足袋型は親指とそれ以外の2分割なので、4本の指は同じ袋に入ったままになります。
指まわりの厚みが気になる場合は、薄手の5本指から試すのが無理のない選び方です。
抗菌加工があれば足のにおいは消えますか
消えません。
抗菌は菌の増殖を抑えることをねらった加工で、すでに出たにおいをなくす働きとは別です。

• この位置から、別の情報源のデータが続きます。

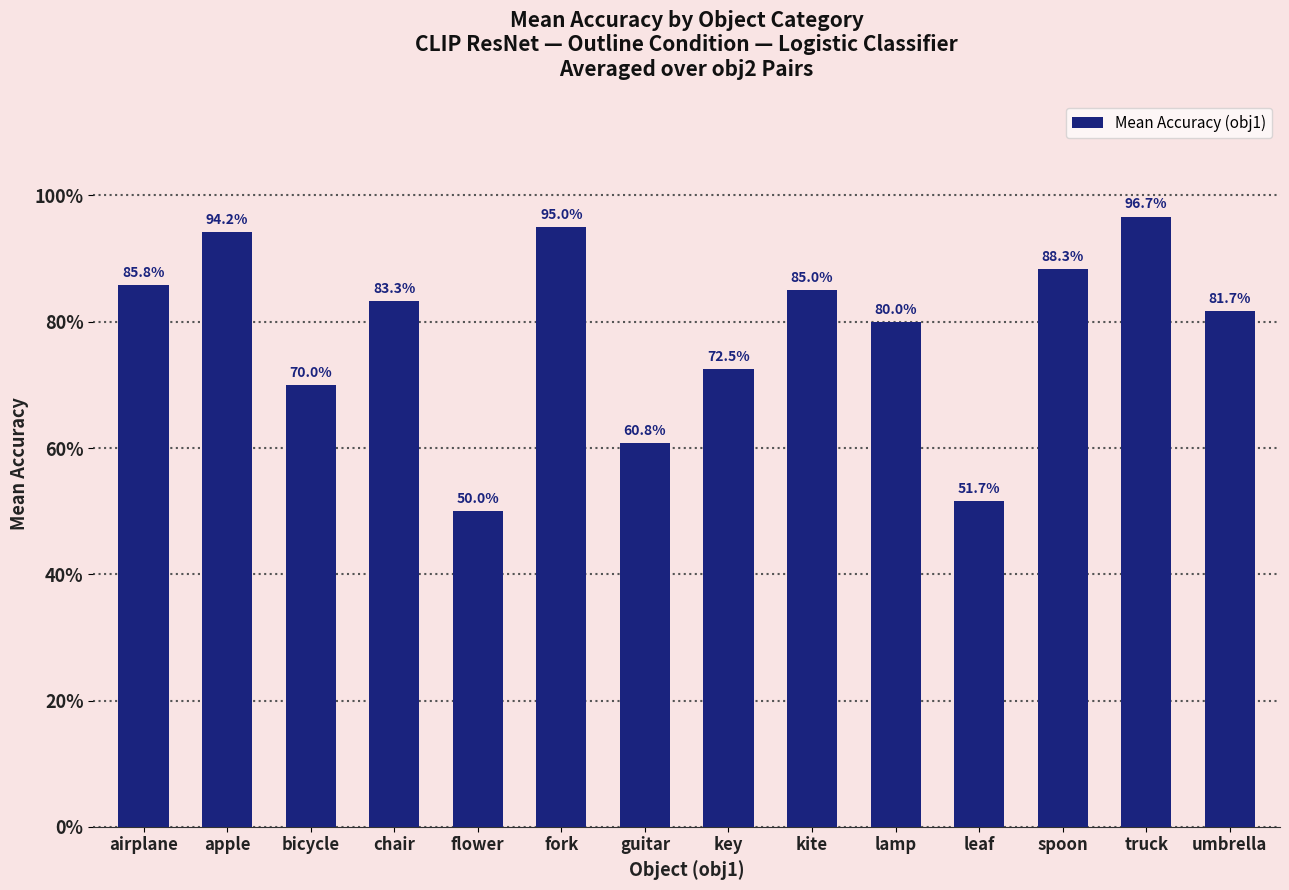

Reading left to right, transcribe all the data shown in this chart.

airplane=0.9	apple=0.9	bicycle=0.7	chair=0.8	flower=0.5	fork=0.9	guitar=0.6	key=0.7	kite=0.8	lamp=0.8	leaf=0.5	spoon=0.9	truck=1.0	umbrella=0.8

濡れた靴下を長時間履き続けていれば、加工の有無にかかわらずにおいは出ます。
履き替えと、靴を乾かす時間を確保するほうが効きます。
素足でスニーカーを履くほうが涼しいですか
汗の行き先が靴の内側だけになるため、靴側が湿ったままになります。
足と靴が直接こすれて皮膚を傷めることもあります。
見た目を優先するなら、かかとの滑り止めが付いた浅い丈の靴下を挟むほうが扱いやすいでしょう。
まとめ
涼しい靴下を選ぶ基準は、汗を吸う力より、吸った汗を早く手放す速さです。
乾きの速い素材を薄手で選び、厚手のパイルや強い着圧のように生地が密着するものは暑い時期には後回しにする、という順番で絞れば候補はかなり減ります。
そのうえで、昼に一度履き替える前提を作れば、素材の差だけに頼らずに済みます。
ぜひ本記事の素材ごとの向き不向きと、丈・形状の選び分けを参考に、自分の靴と一日の過ごし方に合う一足を選んでください。